Tuesday, October 07, 2008

days of repentance - holy days

These are the Holy Days where fasting and focusing on the Almighty takes place for both the Jew and the Muslim.

These religious and High Holidays (Ramadan, Rosh Hashana and Yom Kippur) are days of sweetness, purification, self-evaluation and self-sacrifice.

They are the days used as reminders where every Image Bearers will not escape that final day of divine reckoning with the Almighty where the sheep and the goat will be separated.

None of us can escape this present day opportunity that comes to search our hearts and see what wicked way resides in the secret recesses of our souls.

And how very interesting the timing of such an opportunity for all of us - as Judgment Day has indeed fallen on the greed, corruption and spilt blood on Wall Street. Is money not the gauge that reveals where a heart is toward Who God is?

A religious journal I occasionally read sites authors and financial advisers, James Dale Davidson and Sir William Rees-Mogg, who wrote in their book Blood in the Streets about their intrigue with the aspect of timing apparent in economic cycles:

"Even more mysterious is the strange tendency for major crashes to occur in the autumn, especially in October. For example, September 18, 1873; October 29, 1929; October 6, 1932; October 18, 1937; October 19, 1987; and October 13, 1989. Each of these dramatic results, among the largest drops ever recorded, occurred in the fall. The old view would be to argue that this is only coincidence, which of course is possible. Most likely some factor we do not now understand increases the vulnerability to selloffs in the fall."



The culmination of these religious holidays (both Jew and Muslim) signal the process of coming back to the Almighty.
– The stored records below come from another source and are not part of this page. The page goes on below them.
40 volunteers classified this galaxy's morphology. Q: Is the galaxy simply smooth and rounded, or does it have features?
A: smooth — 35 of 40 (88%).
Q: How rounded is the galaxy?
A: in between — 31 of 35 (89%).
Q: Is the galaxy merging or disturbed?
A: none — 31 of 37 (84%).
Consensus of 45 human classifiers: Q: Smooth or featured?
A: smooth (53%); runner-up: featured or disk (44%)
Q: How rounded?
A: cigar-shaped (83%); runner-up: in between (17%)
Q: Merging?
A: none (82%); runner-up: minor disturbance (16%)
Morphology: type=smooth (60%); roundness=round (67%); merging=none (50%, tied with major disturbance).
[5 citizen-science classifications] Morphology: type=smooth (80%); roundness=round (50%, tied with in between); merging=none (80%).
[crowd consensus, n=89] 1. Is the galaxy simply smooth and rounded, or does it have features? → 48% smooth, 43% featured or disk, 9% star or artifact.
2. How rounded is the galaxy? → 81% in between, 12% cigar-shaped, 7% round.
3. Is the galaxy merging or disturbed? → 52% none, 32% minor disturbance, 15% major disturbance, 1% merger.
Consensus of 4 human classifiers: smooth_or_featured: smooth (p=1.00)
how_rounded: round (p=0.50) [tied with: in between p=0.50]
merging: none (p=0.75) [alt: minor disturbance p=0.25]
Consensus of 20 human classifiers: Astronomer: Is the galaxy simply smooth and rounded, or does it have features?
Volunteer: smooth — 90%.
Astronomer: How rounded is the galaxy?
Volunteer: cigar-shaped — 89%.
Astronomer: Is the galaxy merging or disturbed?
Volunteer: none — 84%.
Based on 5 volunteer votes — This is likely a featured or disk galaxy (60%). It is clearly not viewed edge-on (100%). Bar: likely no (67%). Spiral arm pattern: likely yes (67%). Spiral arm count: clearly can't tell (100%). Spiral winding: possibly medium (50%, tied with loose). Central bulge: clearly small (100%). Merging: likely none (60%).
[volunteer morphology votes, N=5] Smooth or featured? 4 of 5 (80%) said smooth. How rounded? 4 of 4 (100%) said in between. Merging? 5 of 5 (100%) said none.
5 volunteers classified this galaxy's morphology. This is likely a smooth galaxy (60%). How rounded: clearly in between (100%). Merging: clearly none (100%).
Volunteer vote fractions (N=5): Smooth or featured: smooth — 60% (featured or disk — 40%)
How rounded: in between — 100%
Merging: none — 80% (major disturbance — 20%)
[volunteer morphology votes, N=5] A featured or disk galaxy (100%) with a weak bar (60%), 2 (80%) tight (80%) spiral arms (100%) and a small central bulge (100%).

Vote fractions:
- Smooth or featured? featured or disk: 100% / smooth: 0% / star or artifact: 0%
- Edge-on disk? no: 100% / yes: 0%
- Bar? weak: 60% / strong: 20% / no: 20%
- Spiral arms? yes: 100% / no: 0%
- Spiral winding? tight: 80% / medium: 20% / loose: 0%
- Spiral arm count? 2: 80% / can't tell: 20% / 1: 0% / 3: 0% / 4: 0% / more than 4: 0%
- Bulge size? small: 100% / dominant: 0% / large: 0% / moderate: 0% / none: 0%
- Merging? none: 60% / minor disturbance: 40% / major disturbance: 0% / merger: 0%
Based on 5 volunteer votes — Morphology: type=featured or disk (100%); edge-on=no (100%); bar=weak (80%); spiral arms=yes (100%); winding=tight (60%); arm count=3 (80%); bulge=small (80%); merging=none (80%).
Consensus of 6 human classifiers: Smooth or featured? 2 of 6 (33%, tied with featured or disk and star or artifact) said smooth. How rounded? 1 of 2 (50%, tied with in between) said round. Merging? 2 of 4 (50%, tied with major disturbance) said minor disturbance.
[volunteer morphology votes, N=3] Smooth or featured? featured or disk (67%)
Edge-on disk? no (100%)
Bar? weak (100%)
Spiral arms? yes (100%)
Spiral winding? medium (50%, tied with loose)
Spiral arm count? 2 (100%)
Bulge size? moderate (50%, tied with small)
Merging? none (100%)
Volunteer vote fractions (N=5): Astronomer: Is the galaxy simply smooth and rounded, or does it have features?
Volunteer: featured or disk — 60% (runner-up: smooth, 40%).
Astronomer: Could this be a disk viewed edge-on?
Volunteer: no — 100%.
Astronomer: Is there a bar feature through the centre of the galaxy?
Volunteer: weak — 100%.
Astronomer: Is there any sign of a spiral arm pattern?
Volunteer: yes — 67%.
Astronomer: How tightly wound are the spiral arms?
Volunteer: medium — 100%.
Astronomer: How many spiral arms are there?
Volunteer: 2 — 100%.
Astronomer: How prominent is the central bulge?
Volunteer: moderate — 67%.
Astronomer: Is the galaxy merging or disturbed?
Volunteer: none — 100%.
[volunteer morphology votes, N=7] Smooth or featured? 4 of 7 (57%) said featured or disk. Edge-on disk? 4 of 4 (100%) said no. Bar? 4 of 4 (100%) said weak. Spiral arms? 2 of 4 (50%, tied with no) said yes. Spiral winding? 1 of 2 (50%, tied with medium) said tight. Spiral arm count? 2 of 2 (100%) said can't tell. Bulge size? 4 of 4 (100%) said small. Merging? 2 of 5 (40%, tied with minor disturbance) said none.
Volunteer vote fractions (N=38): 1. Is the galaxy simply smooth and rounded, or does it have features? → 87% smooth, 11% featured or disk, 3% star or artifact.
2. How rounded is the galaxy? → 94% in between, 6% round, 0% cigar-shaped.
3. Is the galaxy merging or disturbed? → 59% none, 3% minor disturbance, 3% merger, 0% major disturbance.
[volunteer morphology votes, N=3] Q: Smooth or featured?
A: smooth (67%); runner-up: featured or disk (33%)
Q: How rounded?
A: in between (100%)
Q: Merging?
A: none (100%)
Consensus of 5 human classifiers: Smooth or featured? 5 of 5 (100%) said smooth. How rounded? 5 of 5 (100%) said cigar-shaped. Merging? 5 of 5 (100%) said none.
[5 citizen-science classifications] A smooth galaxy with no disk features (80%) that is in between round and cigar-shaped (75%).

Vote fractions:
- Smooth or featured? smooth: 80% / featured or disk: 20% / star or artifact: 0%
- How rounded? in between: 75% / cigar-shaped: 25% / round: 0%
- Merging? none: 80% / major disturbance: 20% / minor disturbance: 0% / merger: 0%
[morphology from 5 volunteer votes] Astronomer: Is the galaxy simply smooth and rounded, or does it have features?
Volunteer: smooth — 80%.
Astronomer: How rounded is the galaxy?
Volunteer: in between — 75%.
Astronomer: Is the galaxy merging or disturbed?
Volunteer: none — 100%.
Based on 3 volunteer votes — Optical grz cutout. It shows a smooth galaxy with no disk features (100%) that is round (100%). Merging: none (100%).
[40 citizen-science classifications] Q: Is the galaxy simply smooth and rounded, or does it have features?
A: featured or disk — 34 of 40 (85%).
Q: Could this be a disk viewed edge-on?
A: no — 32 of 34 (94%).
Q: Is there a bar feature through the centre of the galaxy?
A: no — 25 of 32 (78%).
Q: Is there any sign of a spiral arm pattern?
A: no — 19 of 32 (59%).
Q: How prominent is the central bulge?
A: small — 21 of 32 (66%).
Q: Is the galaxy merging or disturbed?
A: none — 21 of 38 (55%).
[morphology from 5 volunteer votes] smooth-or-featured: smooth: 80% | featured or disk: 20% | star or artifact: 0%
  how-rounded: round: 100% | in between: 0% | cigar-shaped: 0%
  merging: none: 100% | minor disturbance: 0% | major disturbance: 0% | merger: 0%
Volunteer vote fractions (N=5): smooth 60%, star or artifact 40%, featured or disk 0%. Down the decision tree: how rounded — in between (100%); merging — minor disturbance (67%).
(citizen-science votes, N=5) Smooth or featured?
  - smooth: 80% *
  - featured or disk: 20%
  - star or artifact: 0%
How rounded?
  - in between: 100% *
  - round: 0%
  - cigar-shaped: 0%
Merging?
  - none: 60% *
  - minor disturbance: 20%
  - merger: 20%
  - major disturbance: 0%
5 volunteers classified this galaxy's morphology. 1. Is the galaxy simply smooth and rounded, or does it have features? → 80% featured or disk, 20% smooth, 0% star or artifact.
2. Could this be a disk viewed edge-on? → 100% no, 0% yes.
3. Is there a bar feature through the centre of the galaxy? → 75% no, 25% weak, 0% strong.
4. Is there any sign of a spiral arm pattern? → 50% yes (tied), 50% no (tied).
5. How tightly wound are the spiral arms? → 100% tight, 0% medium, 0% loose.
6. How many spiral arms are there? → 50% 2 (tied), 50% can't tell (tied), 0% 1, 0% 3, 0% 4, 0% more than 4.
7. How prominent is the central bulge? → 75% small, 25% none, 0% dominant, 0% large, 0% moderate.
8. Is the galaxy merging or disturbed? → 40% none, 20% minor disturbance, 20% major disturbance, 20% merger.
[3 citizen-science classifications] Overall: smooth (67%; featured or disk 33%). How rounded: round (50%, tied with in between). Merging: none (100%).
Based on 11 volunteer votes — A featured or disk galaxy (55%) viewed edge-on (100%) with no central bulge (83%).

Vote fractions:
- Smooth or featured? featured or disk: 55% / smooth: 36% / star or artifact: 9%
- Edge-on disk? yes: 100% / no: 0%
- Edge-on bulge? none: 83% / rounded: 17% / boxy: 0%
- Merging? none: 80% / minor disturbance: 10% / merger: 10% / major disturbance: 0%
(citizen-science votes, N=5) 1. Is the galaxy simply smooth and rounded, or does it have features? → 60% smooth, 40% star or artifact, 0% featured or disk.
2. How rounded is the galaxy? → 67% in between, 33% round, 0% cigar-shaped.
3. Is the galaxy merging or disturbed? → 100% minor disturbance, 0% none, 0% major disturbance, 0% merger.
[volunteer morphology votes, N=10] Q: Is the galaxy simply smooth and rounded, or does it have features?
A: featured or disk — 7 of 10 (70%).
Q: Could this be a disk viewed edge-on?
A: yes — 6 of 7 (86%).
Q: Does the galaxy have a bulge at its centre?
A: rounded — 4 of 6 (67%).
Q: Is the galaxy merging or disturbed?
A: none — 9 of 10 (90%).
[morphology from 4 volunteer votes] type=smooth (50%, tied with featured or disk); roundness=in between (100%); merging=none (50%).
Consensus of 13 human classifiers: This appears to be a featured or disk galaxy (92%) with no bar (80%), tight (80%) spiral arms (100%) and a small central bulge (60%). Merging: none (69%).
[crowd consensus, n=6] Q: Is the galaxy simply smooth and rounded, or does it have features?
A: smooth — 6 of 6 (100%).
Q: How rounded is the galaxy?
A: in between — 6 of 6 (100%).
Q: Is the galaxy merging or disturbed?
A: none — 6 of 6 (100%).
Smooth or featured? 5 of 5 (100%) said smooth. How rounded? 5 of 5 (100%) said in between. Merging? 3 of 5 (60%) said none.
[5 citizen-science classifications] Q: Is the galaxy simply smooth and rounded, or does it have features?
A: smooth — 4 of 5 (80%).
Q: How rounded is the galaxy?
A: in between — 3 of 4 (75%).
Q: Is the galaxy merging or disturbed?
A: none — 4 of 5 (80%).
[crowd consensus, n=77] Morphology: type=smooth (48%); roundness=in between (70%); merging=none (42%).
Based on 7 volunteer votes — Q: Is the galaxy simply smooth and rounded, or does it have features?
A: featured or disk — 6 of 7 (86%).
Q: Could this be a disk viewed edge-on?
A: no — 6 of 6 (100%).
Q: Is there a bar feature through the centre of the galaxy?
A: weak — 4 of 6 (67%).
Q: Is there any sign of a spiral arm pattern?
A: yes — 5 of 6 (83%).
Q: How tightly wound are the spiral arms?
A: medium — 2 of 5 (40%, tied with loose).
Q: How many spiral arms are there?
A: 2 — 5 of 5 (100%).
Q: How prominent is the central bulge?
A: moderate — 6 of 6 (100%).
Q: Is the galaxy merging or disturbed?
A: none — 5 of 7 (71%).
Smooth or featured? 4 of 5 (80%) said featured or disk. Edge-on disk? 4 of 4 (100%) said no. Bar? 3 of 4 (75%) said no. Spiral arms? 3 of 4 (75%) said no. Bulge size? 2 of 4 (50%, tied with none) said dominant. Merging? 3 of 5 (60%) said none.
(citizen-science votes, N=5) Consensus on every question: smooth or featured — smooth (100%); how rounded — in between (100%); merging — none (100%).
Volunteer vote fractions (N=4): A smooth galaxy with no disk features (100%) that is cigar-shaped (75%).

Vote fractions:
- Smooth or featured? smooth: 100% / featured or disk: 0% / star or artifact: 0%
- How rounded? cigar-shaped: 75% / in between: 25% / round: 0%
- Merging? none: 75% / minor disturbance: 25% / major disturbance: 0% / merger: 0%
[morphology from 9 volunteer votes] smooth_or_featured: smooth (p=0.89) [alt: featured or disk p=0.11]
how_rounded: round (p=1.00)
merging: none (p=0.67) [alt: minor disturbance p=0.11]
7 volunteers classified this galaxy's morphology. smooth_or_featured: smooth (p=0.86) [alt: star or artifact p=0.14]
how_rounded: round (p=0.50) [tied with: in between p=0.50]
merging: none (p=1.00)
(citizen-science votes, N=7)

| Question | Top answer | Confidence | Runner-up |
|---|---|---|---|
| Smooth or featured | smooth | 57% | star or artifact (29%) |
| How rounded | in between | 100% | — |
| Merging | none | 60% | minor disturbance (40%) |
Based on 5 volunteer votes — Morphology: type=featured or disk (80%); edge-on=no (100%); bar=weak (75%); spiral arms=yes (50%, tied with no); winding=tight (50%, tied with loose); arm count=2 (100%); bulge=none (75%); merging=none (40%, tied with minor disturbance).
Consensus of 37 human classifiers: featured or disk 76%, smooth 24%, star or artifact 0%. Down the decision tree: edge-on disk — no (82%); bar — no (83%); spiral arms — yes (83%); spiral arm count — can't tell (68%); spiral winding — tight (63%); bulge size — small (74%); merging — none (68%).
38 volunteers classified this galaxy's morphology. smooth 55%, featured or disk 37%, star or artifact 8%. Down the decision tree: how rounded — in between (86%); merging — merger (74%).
But if this coming back to the Almighty ends only at the culmination of this religious holiday and is not lived day in and day out with thought of The Divinely Appointed Final Judgment (Judgment Seat of Christ and the Great White Throne) without reconciled thought about the Incarnate Christ's sacrifice for all atonement, then I conjecture to ask, "What good is your sacrifice? For it's a sacrifice made by the hands of man and not the heart of a God who is seeking a personal relationship with those He created."